- Hadmatiya Location in Gujarat, India
- Coordinates: 22°12′N 70°07′E﻿ / ﻿22.20°N 70.12°E
- Country: India
- State: Gujarat
- District: Jamnagar

Population (2010)
- • Total: 12,000

Languages
- • Official: Gujarati, Hindi
- Time zone: UTC+5:30 (IST)
- PIN: 361 xxx
- Telephone code: 288
- Vehicle registration: GJ-03
- Sex ratio: 60:40 ♂/♀

= Hadmatiya =

Hadmatiya is a village in the Rajkot district of the Indian state of Gujarat located 21 km from the city of Jamnagar.

==Demographics==
As of 2010, Hadmatiya had a population of 12,000, of whom 60% were male and 40% female. Male literacy is 85%, and female literacy 75% giving an average literacy rate of 80%. Five% of the population is under six years of age while 70% of the people live in city areas such as Jamnagar, Rajkot, Surat and Mumbai amongst others leaving 30% resident in Hadmatiya.

==Culture==
All residents of Hadmatiya are Gujarati and speak Gujarati language. Kathiawadi, a variety of Gujarati, is widely used for day to day communication. Major communities include Patels, Rajputs (Darbars), Sathwara (Dalvadi), Ahirs (Yadav), Bhanushalis, Mers, Jains, Lohanasdalit, etc.

In Hadmatiya, 75% of people are Rajputs (Darbars) while 5% belong to other castes.

==Religion==
Hadmatiya contains several ancient and archeologically important temples, such as Ram Choro in the center of the town along with the Mahadev (Shiv) Temple, Ghodakhara Pir, Bhathiji Maharaj Temple (Vachhada dada), as well as many more small temples.

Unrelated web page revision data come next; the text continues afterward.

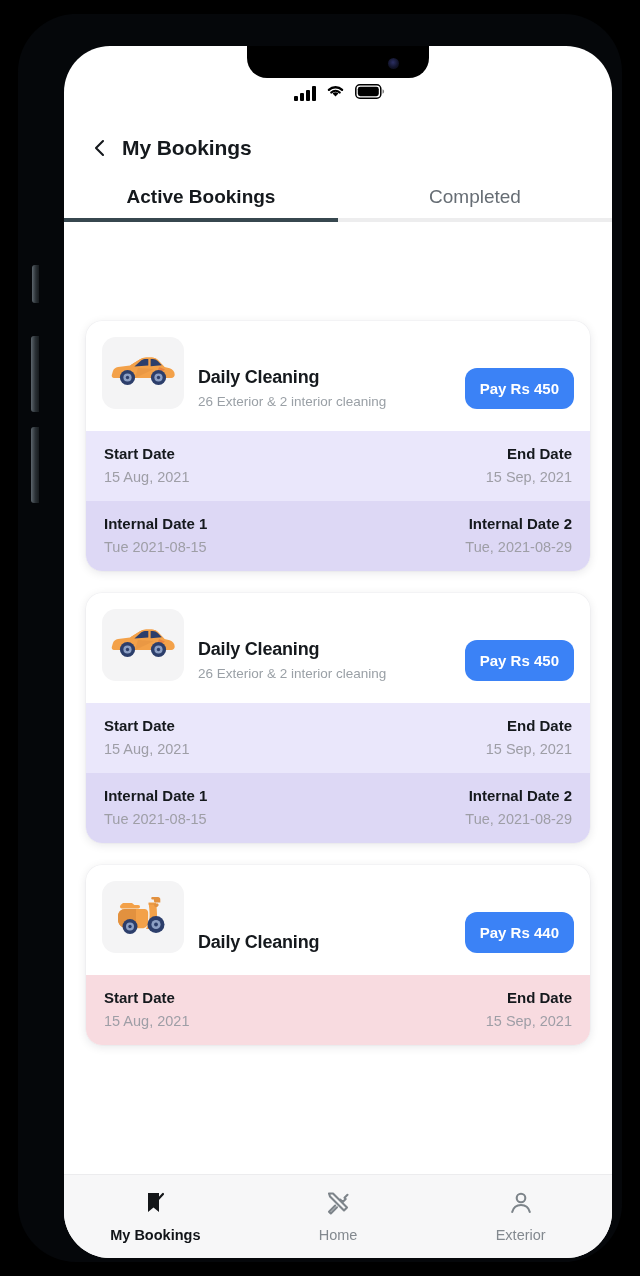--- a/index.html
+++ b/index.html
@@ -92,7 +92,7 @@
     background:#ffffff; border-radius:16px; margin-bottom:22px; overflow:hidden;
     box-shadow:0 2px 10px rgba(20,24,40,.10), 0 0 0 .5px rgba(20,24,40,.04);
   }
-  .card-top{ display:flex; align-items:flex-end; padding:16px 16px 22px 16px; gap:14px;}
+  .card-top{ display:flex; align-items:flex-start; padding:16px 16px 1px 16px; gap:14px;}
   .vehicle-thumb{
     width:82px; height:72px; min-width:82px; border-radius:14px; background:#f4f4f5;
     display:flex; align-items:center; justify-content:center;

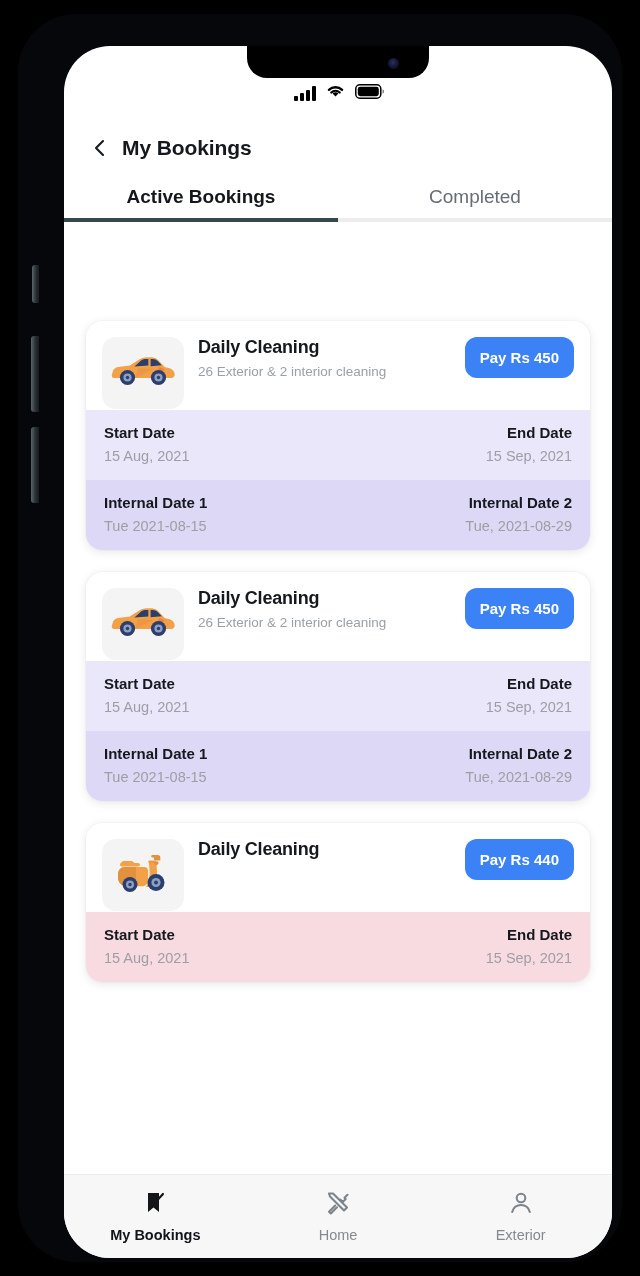--- a/index.html
+++ b/index.html
@@ -111,7 +111,7 @@
   .date-row.primary{ background:#eae7fb;}
   .date-row.secondary{ background:#ddd8f5;}
   .date-row.danger{ background:#f8dbe0;}
-  .date-col .date-label{ font-size:15px; font-weight:700; color:#15191d;}
+  .date-col .date-label{ font-size:10px; font-weight:700; color:#15191d;}
   .date-col .date-value{ font-size:14.5px; color:#9e9ea6; margin-top:7px;}
   .date-col.right{ text-align:right;}
 

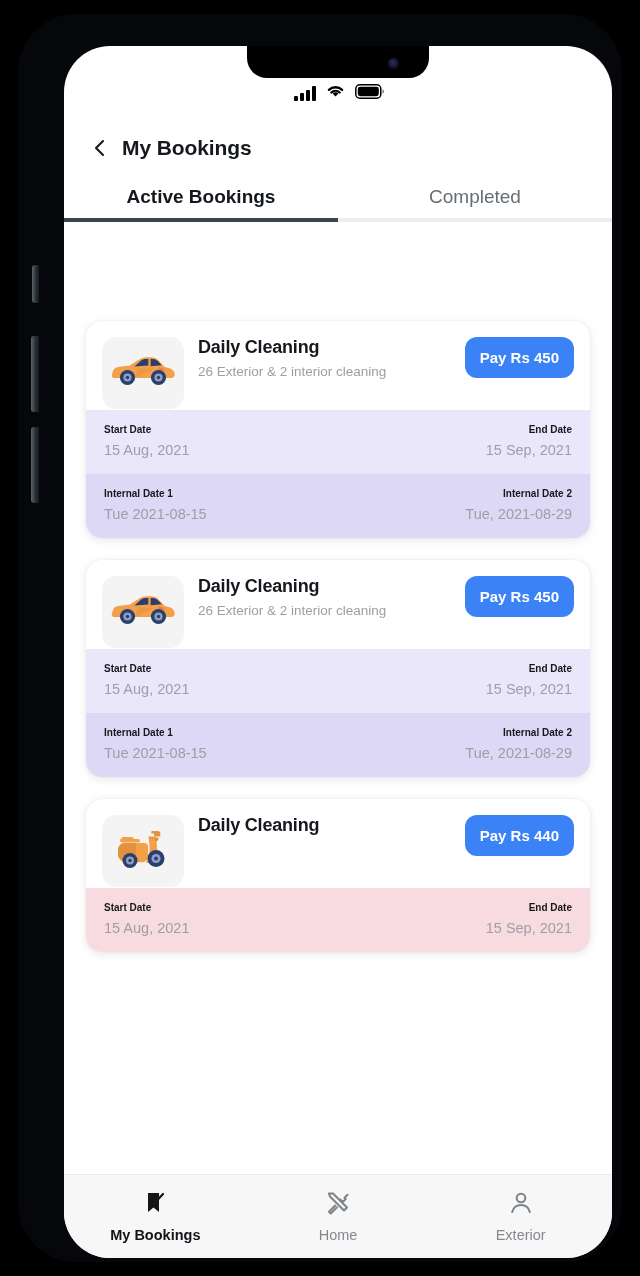--- a/index.html
+++ b/index.html
@@ -109,7 +109,7 @@
 
   .date-row{ display:flex; justify-content:space-between; padding:14px 18px 16px 18px;}
   .date-row.primary{ background:#eae7fb;}
-  .date-row.secondary{ background:#ddd8f5;}
+  .date-row.secondary{ background:#ddd8f5;margin-top:20px;}
   .date-row.danger{ background:#f8dbe0;}
   .date-col .date-label{ font-size:10px; font-weight:700; color:#15191d;}
   .date-col .date-value{ font-size:14.5px; color:#9e9ea6; margin-top:7px;}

In Hadmatiya, 60% of the people believe in Shuddhadvaita (Vishnu), 30% are followers of Swaminarayan Sampraday, while 10% believe in all Hindu religions.

==Economy==
Hadmatiya's main activity is agriculture with 98% of people owning their own land. Most of them are engaged in farming, producing main crops such as ground nuts, bajra, cotton, and sesame seeds. There is also a brass industry in Jamnagar employing 20% of the local people as well as diamond business in Surat that employs 10%. Other business such as clothing showrooms, stationery, and retail shops account for a further 35%. The service sector employs 5% of Hadmatiya's people who are employed as managers, consultants and accountants amongst other professions. The remaining 30% of the population are involved in agriculture.